Many employers in California are able to recruit qualified foreign workers to their companies using H-1B and L-1 employment-based visas. On Dec. 18, a new act was signed into law that has made H-1B and L-1 visas much more expensive for employers. The Consolidated Appropriations Act applies to companies that employ at least 50 workers in the United States, over half of which hold H-1B or L non-immigrant status.
Employers affected by the Consolidated Appropriations Act are now obligated to pay an extra $4,000 fee for H-1B petitions and an extra $4,500 fee for L-1 petitions. The additional fee must be paid with the initial petition for non-immigrant status and when an employee with H-1B or L-1 status is seeking authorization to change employers.
Fees that were already required for H-1B and L-1 petitions are still required. Some of the existing fees for H-1B and L-1 petitions are the base processing fee, the American Competitiveness and Workforce Improvement Act fee, the premium processing fee and the Fraud Prevention and Detection fee. Not all employers will be obligated to pay the new fees. A Request for Evidence form can be submitted by employers that wish to determine which of the new fees apply to their visa petitions.

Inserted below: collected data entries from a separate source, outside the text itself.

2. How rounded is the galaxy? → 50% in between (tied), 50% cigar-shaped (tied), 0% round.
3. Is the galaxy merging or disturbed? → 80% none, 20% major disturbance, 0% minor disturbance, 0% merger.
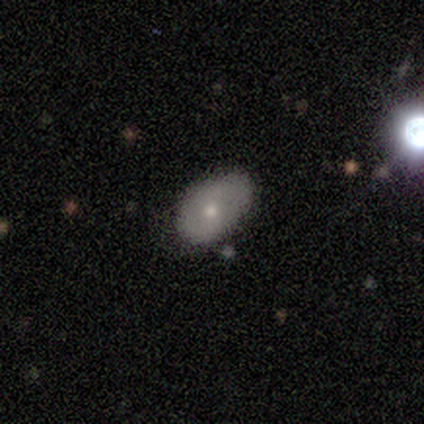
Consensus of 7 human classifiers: Q: Smooth or featured?
A: smooth (86%); runner-up: featured or disk (14%)
Q: How rounded?
A: in between (100%)
Q: Merging?
A: none (86%); runner-up: minor disturbance (14%)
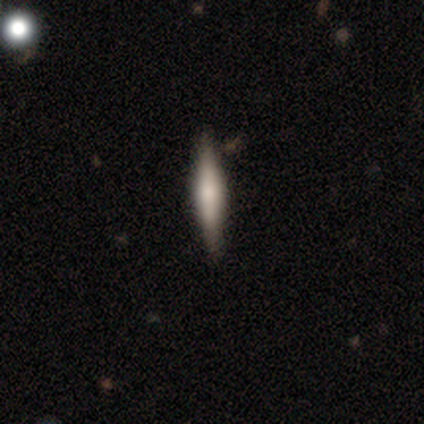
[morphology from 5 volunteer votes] smooth 60%, featured or disk 40%, star or artifact 0%. Down the decision tree: how rounded — cigar-shaped (100%); merging — none (100%).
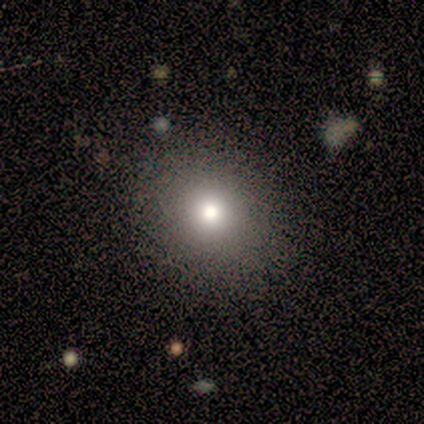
Overall: smooth (80%). How rounded: round (75%). Merging: none (25%, tied with minor disturbance, major disturbance and merger).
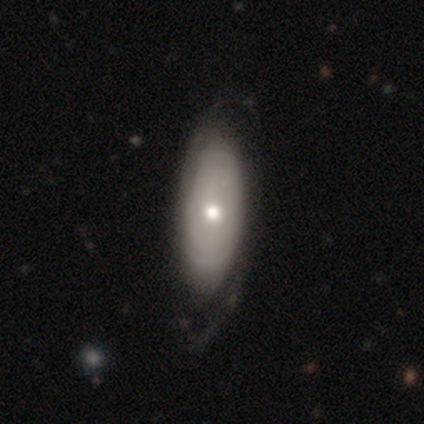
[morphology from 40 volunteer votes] A featured or disk galaxy (60%) with no bar (96%), 2 (53%) tight (47%) spiral arms (74%) and a moderate central bulge (70%).

Vote fractions:
- Smooth or featured? featured or disk: 60% / smooth: 40% / star or artifact: 0%
- Edge-on disk? no: 96% / yes: 4%
- Bar? no: 96% / weak: 4% / strong: 0%
- Spiral arms? yes: 74% / no: 26%
- Spiral winding? tight: 47% / loose: 29% / medium: 24%
- Spiral arm count? 2: 53% / can't tell: 47% / 1: 0% / 3: 0% / 4: 0% / more than 4: 0%
- Bulge size? moderate: 70% / small: 22% / dominant: 4% / none: 4% / large: 0%
- Merging? none: 50% / minor disturbance: 18% / major disturbance: 12% / merger: 0%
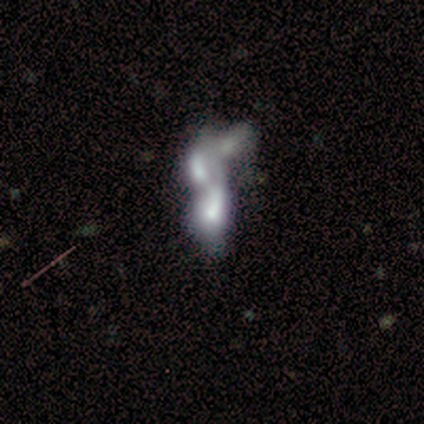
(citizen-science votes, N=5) Smooth or featured? 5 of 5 (100%) said featured or disk. Edge-on disk? 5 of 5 (100%) said no. Bar? 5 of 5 (100%) said no. Spiral arms? 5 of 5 (100%) said no. Bulge size? 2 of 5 (40%, tied with none) said dominant. Merging? 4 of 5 (80%) said merger.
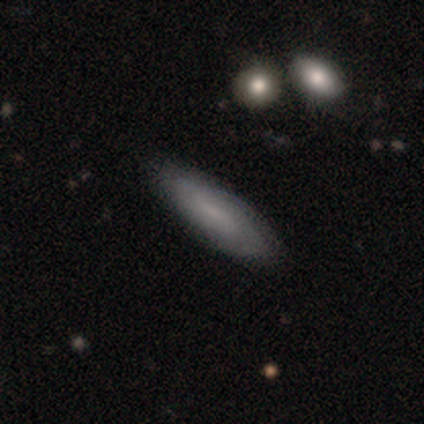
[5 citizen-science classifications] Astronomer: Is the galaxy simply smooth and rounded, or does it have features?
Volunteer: smooth — 60%.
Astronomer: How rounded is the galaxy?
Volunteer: cigar-shaped — 100%.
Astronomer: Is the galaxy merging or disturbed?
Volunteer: none — 50%, tied with minor disturbance at 50%.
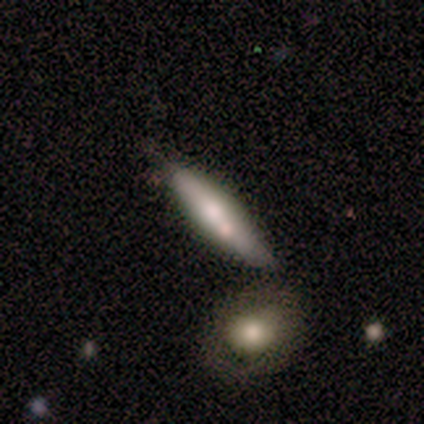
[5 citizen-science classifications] Smooth or featured? 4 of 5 (80%) said featured or disk. Edge-on disk? 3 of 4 (75%) said yes. Edge-on bulge? 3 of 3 (100%) said rounded. Merging? 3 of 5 (60%) said none.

Companies that have operations in multiple countries sometimes wish to transfer their best foreign employees to management positions in the United States. An immigration attorney may be able to help a company with this effort by determining which employees are eligible for employment visas. If a foreign employee’s initial visa period is coming to an end, an attorney may be able to help petition for a visa extension or a change in immigration status.